多伤人的一句话啊,那是将对方的心活活剖开的剧痛,轮到自己身上时,他才明白那痛苦有多难承受。他怕了,摇摇欲坠的身体抑制不住地颤抖,千言万语堵在他心间,不知从何说起。他语无伦次道:“没断……不能断,你活着也好,死了也罢,就算我化成鬼……”

唐季年被吓到了,他知道顾长安有多傻,说得出这番话,就真能不管不顾。

“顾长安,你早干吗去了!”唐季年仍然怪他,字字诛心,“当初,他们可没拿着刀要逼死咱俩,只不过是为难了你几句,你就撇下我走了,现在又跑来唱生死相随的戏码,谁稀罕啊?”

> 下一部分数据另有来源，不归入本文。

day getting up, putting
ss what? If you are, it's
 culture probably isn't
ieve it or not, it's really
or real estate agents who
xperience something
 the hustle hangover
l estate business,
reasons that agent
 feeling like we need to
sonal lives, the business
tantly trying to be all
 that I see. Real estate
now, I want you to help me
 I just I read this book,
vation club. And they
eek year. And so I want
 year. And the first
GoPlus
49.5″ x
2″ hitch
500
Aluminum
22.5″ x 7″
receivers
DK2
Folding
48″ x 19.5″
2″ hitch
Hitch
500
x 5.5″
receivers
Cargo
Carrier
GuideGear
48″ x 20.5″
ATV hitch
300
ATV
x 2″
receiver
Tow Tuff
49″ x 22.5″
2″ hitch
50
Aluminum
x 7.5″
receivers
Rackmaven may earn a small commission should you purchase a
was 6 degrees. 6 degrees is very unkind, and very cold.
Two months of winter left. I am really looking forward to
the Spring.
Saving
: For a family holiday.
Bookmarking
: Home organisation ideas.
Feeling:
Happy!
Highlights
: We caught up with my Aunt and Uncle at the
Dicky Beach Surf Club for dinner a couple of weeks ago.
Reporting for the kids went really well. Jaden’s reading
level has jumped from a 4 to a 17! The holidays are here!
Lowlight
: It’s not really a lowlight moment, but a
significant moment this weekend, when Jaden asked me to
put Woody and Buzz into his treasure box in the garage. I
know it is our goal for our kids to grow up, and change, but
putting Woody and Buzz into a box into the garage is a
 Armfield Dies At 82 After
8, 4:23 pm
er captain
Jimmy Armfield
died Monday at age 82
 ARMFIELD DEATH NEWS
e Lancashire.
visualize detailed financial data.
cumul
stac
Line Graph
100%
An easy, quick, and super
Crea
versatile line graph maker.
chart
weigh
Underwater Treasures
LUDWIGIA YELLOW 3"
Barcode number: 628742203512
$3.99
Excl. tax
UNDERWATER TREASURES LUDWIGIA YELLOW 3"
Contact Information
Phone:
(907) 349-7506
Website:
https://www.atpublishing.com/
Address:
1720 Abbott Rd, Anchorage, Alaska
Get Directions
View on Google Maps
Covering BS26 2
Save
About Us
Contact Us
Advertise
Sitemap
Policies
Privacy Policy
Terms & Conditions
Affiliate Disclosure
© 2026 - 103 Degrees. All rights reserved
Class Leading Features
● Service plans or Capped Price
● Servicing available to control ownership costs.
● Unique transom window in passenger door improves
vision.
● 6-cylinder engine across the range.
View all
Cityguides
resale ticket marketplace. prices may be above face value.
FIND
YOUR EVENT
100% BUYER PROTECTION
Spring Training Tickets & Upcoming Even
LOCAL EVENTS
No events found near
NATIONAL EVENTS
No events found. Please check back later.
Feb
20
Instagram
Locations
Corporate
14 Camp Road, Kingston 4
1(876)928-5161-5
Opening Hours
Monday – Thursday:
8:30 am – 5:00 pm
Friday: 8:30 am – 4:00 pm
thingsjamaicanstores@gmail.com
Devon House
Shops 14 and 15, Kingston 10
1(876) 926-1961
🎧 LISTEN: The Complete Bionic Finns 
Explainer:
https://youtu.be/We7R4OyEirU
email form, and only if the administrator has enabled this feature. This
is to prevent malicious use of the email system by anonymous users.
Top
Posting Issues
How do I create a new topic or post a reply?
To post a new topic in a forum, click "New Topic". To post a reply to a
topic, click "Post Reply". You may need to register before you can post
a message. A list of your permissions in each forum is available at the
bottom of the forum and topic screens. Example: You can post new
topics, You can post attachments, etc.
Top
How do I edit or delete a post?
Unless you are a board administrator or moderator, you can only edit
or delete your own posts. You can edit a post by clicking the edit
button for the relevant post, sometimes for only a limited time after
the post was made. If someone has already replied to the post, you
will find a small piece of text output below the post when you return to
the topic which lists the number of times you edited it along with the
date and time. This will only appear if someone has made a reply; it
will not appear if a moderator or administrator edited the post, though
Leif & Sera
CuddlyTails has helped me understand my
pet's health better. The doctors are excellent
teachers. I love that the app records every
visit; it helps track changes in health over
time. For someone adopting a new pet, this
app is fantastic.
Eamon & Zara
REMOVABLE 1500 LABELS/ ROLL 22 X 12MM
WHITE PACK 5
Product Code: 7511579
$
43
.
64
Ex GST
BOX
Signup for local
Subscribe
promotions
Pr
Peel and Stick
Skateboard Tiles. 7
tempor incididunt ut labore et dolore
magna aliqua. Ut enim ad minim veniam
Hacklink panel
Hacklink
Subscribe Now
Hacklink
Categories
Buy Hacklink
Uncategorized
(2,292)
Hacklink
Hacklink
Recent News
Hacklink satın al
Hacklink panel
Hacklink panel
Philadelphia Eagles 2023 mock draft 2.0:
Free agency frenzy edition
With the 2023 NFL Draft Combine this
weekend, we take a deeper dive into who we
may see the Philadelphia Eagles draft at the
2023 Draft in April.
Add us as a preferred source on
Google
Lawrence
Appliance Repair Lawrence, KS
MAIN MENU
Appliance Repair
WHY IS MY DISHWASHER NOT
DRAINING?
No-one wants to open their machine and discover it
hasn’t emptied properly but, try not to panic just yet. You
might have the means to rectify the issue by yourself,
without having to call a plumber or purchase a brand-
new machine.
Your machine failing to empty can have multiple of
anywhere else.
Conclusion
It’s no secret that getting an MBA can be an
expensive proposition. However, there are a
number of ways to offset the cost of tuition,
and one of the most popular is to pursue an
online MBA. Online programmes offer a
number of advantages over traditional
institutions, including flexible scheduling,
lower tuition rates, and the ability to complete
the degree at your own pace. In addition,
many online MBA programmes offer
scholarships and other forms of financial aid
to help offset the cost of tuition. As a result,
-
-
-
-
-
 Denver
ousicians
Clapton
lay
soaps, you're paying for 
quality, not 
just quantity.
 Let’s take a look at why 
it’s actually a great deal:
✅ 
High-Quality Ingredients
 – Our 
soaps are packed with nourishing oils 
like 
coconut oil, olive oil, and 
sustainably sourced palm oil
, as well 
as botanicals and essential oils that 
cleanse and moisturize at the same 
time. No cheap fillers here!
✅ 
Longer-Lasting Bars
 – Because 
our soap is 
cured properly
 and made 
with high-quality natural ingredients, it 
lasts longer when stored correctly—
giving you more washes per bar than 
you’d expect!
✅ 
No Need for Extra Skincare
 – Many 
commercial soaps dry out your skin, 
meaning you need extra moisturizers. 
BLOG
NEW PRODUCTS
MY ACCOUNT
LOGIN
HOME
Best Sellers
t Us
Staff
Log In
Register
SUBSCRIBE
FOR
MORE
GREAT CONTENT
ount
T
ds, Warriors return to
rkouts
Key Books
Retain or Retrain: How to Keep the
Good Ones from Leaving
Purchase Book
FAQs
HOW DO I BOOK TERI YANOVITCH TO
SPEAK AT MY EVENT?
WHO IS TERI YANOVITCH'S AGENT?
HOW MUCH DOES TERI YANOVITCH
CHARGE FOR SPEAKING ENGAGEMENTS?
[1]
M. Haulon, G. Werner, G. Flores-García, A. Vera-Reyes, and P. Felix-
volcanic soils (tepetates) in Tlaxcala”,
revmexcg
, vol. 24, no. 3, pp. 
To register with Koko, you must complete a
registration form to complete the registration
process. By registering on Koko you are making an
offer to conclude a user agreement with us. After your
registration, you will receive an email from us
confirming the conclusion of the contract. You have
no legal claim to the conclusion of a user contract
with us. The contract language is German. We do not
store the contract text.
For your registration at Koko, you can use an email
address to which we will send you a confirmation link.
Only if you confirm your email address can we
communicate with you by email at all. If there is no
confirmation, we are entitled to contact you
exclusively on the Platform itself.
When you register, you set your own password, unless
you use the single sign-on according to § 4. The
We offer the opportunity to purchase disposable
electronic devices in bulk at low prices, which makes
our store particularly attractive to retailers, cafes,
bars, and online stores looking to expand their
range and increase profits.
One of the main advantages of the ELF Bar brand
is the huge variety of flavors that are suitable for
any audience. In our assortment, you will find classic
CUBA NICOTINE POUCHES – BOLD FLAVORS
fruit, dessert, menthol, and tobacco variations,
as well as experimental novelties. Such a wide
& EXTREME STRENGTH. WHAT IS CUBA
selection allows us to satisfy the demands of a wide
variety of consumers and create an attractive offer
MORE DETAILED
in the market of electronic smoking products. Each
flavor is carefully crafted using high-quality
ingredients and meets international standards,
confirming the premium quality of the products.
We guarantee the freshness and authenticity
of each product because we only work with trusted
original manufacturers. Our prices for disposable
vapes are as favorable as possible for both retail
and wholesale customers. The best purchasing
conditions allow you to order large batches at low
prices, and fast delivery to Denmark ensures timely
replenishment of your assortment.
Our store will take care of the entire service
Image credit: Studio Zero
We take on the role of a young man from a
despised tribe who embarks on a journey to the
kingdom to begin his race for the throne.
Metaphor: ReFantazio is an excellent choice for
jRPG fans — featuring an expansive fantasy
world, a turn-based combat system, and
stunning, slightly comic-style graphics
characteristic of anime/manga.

这话说得太重,太伤人了,但比起顾长安的命,伤心又算什么?他们的心,早就伤透了。

“我知道你恨,你怨,你怪我。”顾长安狠狠抹掉眼泪,决绝而坚定,“我的确撇下你走了,如今无论怎么解释,都太苍白无力。可是不管你怨也好,恨也罢,我既然回来了,就没想过再独自走或独自活着。”

“顾长安……”

“十三年了,”顾长安几乎是在恳求他,“生离死别我们都经历过了,而这辈子最难逾越的,无非就是生离死别,我不怕的。”他说,“但你能不能,等等我,等我百年以后,或抑郁而终,再一起走。”

旁观的冯天直到此刻才反应过来,不禁瞠目结舌,他压低声音跟李怀信说:“他俩……他俩那什么?”